Putin is a driven fanatic who cannot be understood as anything other than a Slobodan Milošević on a broader scale. The Serbian demagogue arrived at the end of Communism, when the rest of the former Muscovite zone, and the international public, were transfixed by the heroism of Pope St. John Paul the Great, Lech Walesa, and the Czech writer Vaclav Havel. Milošević, without the spirituality of the Polish Catholics or the sophistication of the Prague intellectuals, nonetheless proved to be the model for politics in the region and, increasingly, across the world, for decades to come.
The humanity that drank the liberating waters of 1989 and the collapse of Communism did not perceive that Serbian chetniks, rather than Polish labor activists and dissenting intellectuals, would establish the new political tone, beginning in the 1990s and continuing today. Indeed, in Serbia the former "humanist Marxist dissidents" rushed to embrace Milošević. Today the planet is awash with imitators of Milošević and Putin, from the National Front in France, to anti-Islamic demonstrators in Germany, and including the so-called "Golden Dawn" movement in Greece, a Hitlerian atavism. The late Serbian war criminal and the very-much-alive Russian manipulator both owe their power to ideologies of Slav imperialism.

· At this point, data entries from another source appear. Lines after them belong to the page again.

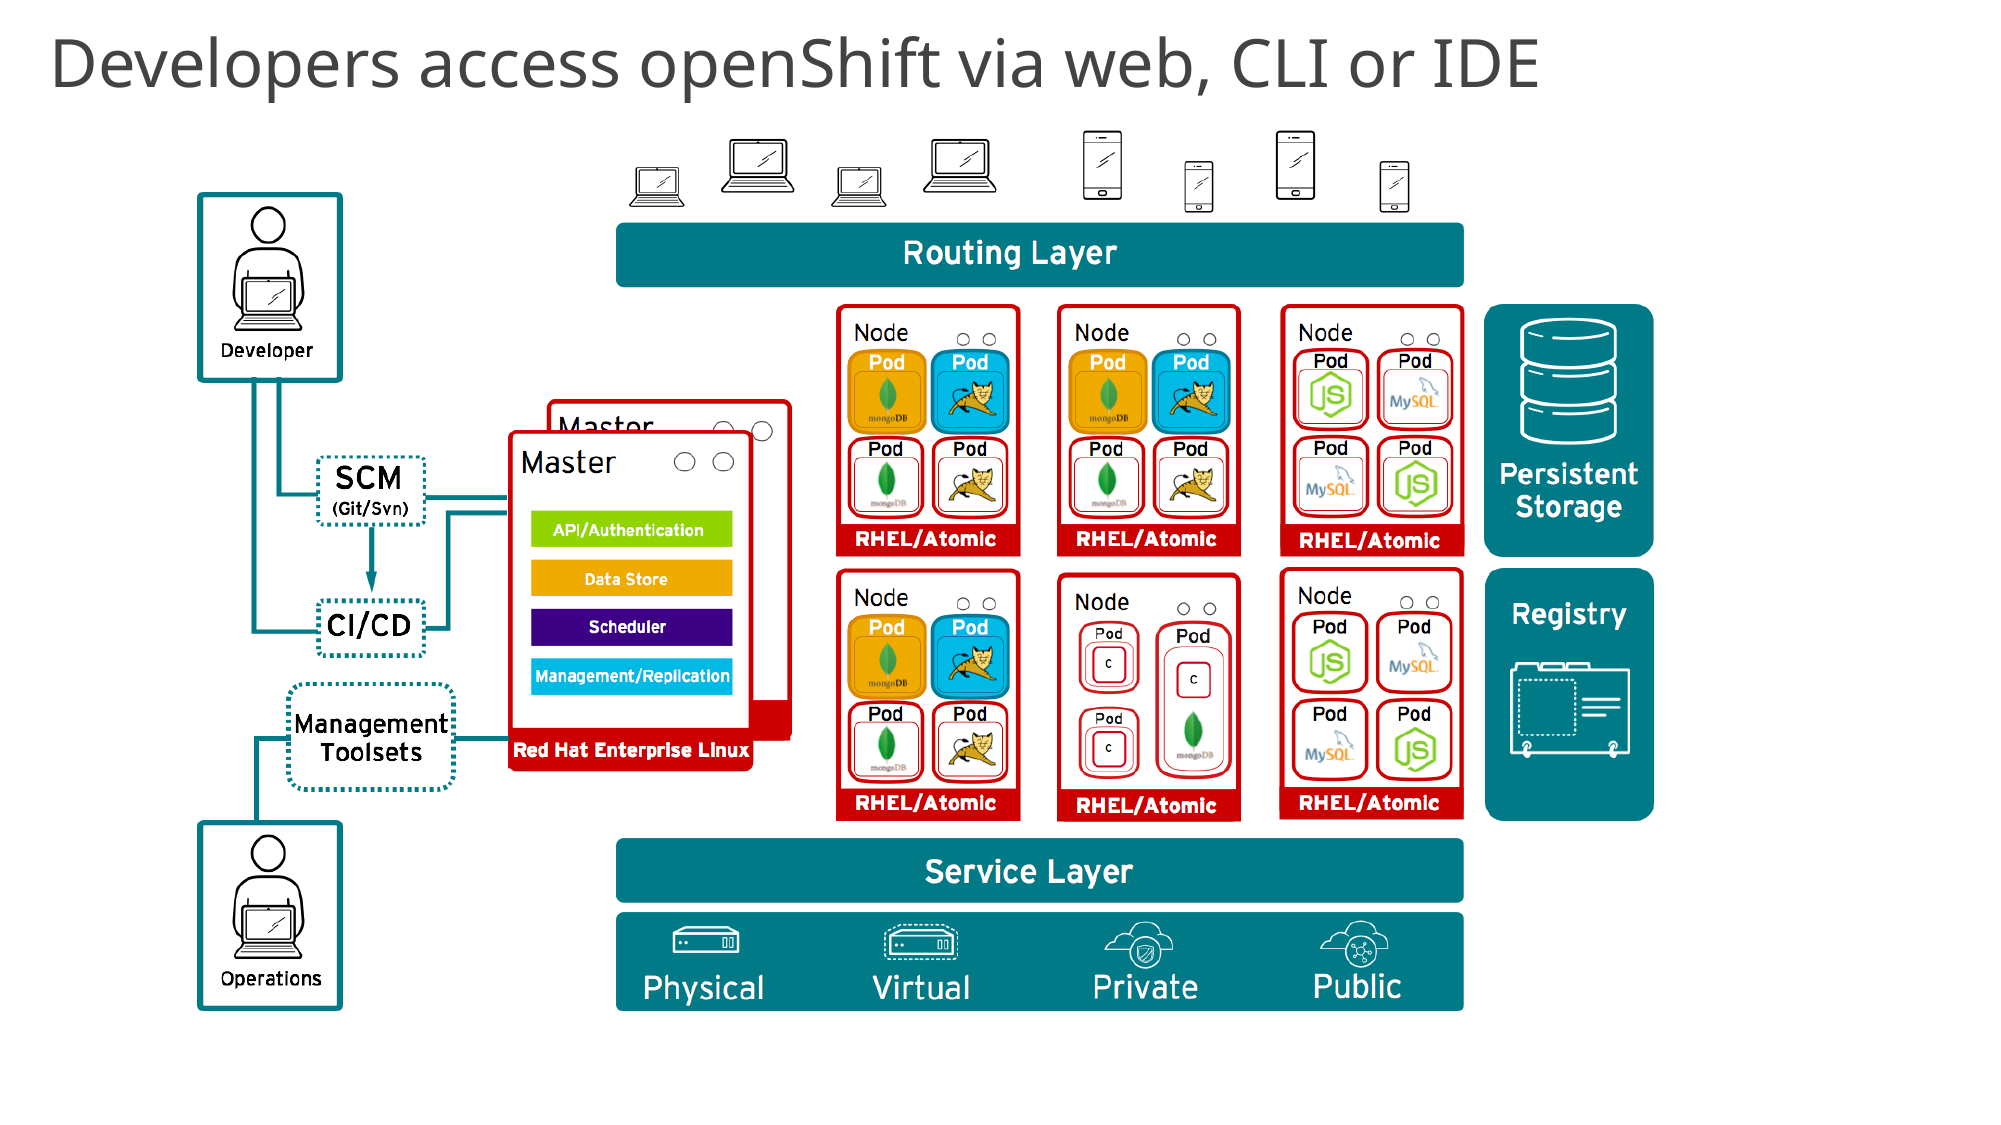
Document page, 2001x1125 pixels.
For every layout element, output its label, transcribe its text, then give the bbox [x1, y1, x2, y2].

picture [197, 130, 1654, 1012]
title Developers access openShift via web, CLI or IDE [29, 22, 1680, 100]
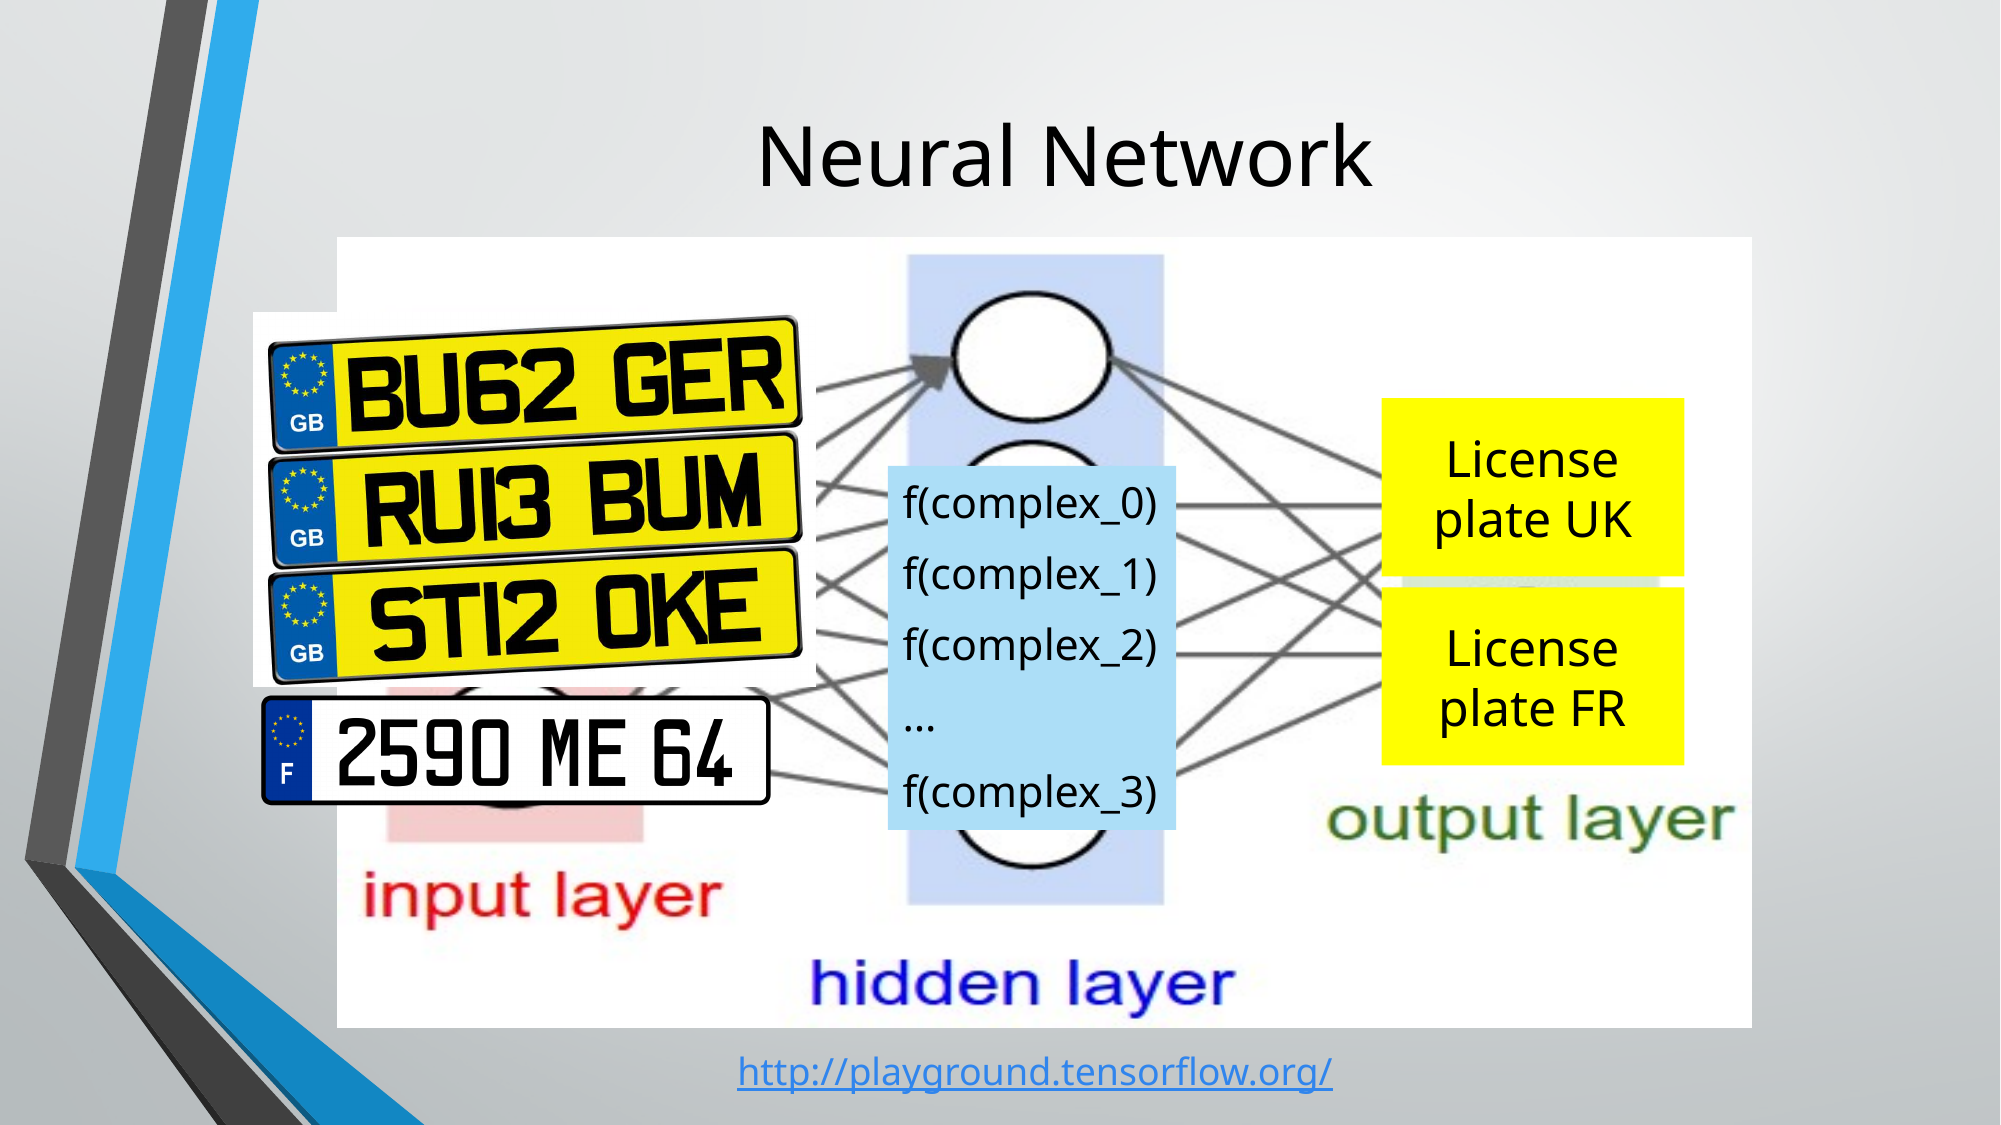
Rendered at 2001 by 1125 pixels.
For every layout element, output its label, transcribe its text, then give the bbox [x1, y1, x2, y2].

text_box http://playground.tensorflow.org/ [722, 1040, 1891, 1107]
title Neural Network [243, 9, 1887, 297]
picture [253, 237, 1752, 1029]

Near to Russia and the Balkans, Recep Tayyip Erdoğan in Turkey consolidates a barely-disguised personal dictatorship, and his turned his country away from the European Union and toward Putin. Having decimated the Kurdish political leadership inside Turkey, Erdoğan is rumored to favor a resumption of the death penalty. That would exclude Turkey from further consideration as an EU member, and may additionally produce executions from among the tens of thousands of Erdoğan opponents that have been locked up and dismissed from their employment in the aftermath of the suspect "coup attempt" in Turkey during July. But Erdoğan, after a long campaign of political penetration of the Balkans and Turkic Central Asia, now concentrates his attention on Syria and Iraq. In both countries Erdoğan seeks a position in determining the future of local societies, by demanding a leading place in the anti-ISIS coalition, which would facilitate Erdoğan's war on the Turkish, Iraqi, and Syrian Kurds.

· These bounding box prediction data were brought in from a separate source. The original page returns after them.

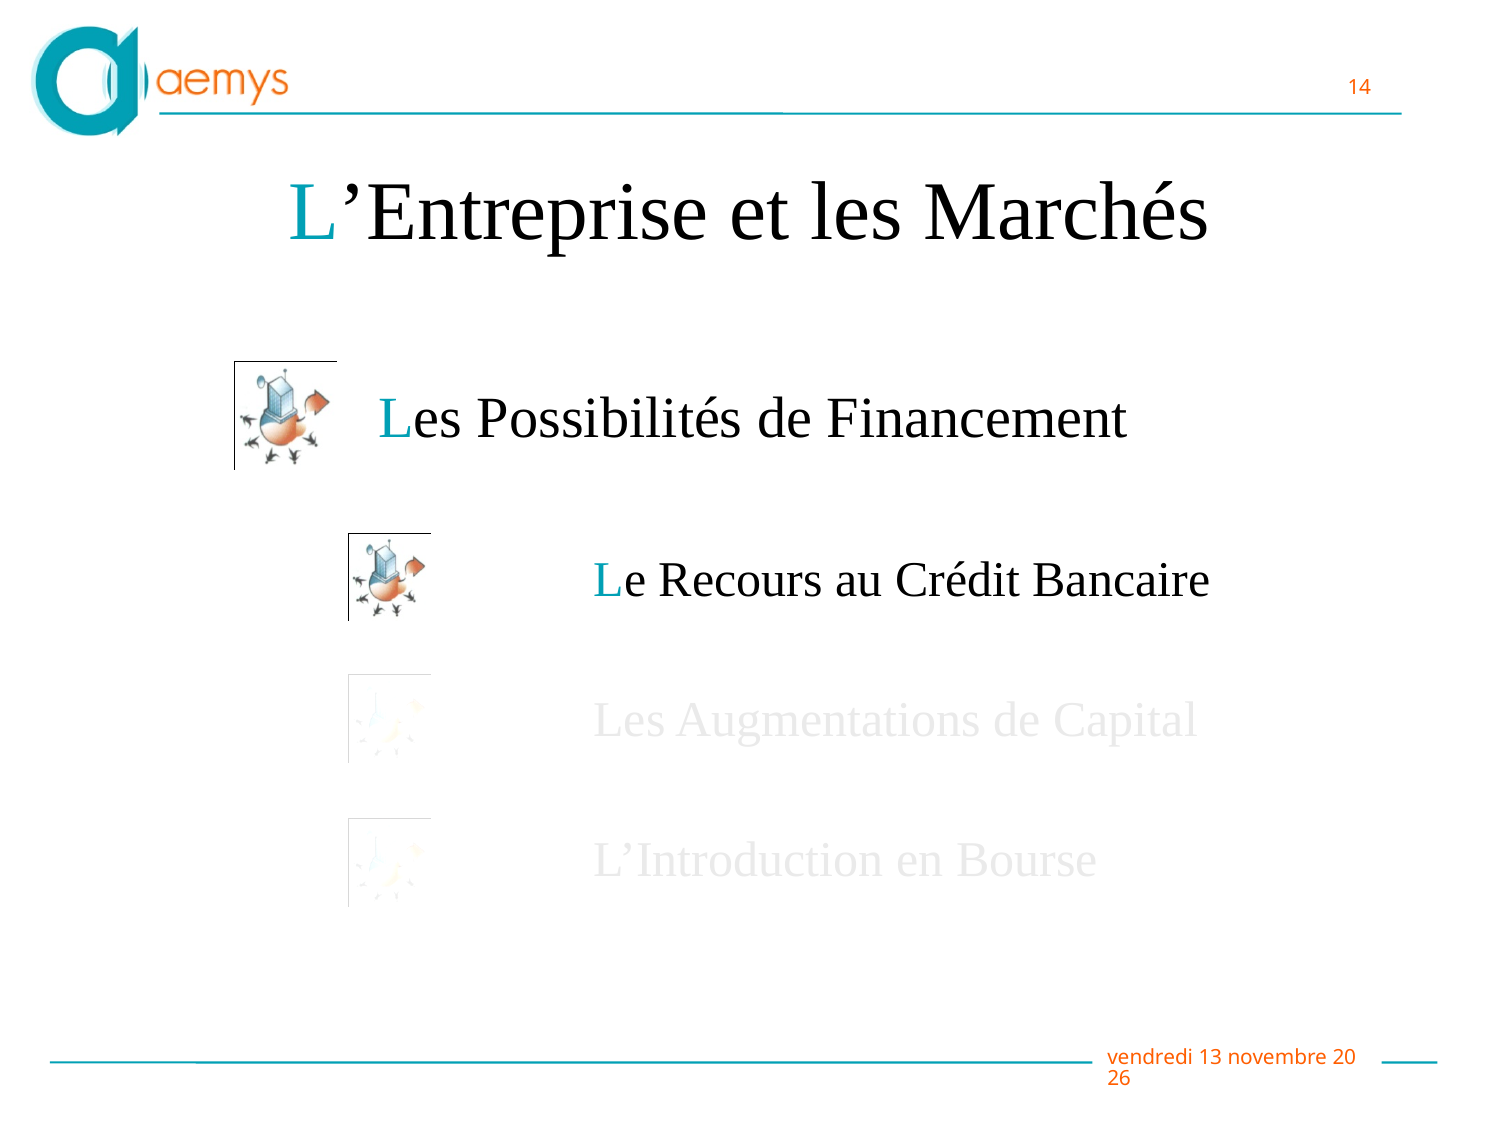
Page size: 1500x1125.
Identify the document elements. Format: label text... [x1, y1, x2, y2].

text_box Les Possibilités de Financement [341, 385, 1318, 468]
picture [348, 533, 432, 621]
text_box Le Recours au Crédit Bancaire Les Augmentations de Capital L’Introduction en Bourse [295, 538, 1258, 917]
picture [29, 24, 290, 138]
picture [348, 818, 432, 907]
text_box L’Entreprise et les Marchés [112, 112, 1388, 300]
picture [348, 674, 432, 763]
picture [234, 361, 337, 470]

Ultranationalist populism has revived tensions between and within the established states. As chaos roils the lives of us all, many eruptions of resentment, prejudice, and violence are blamed on religious competition. Radical Islam has been met in Europe by "Christian reaffirmation" that is undisguised in its contempt for other faiths.

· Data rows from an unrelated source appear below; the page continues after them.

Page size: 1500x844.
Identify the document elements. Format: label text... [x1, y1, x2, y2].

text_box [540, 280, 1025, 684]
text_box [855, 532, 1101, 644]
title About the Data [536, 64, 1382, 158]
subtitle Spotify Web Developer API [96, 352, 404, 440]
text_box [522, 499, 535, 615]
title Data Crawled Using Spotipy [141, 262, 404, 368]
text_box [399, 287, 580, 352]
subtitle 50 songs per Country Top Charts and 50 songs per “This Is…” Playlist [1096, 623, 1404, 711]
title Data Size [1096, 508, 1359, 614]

Given this global environment, the Albanians remain few in number, but provide, as they have for so long, an example of interreligious cooperation in the interest of national unity against hostile neighbors. A majority-Muslim people that respects and protects their Roman Catholic and Albanian Orthodox neighbors – in addition to their salvation of Jews during the German occupation of the second world war – the Albanians represent an undeniable alternative to the sectarian horrors inflicted in the Middle East and fostered, as in the past, by Russia. On Albanian Flag Day 2016, the Albanians should celebrate their history and principles of tolerance, and reaffirm their participation in the struggle against religious radicalism of every kind.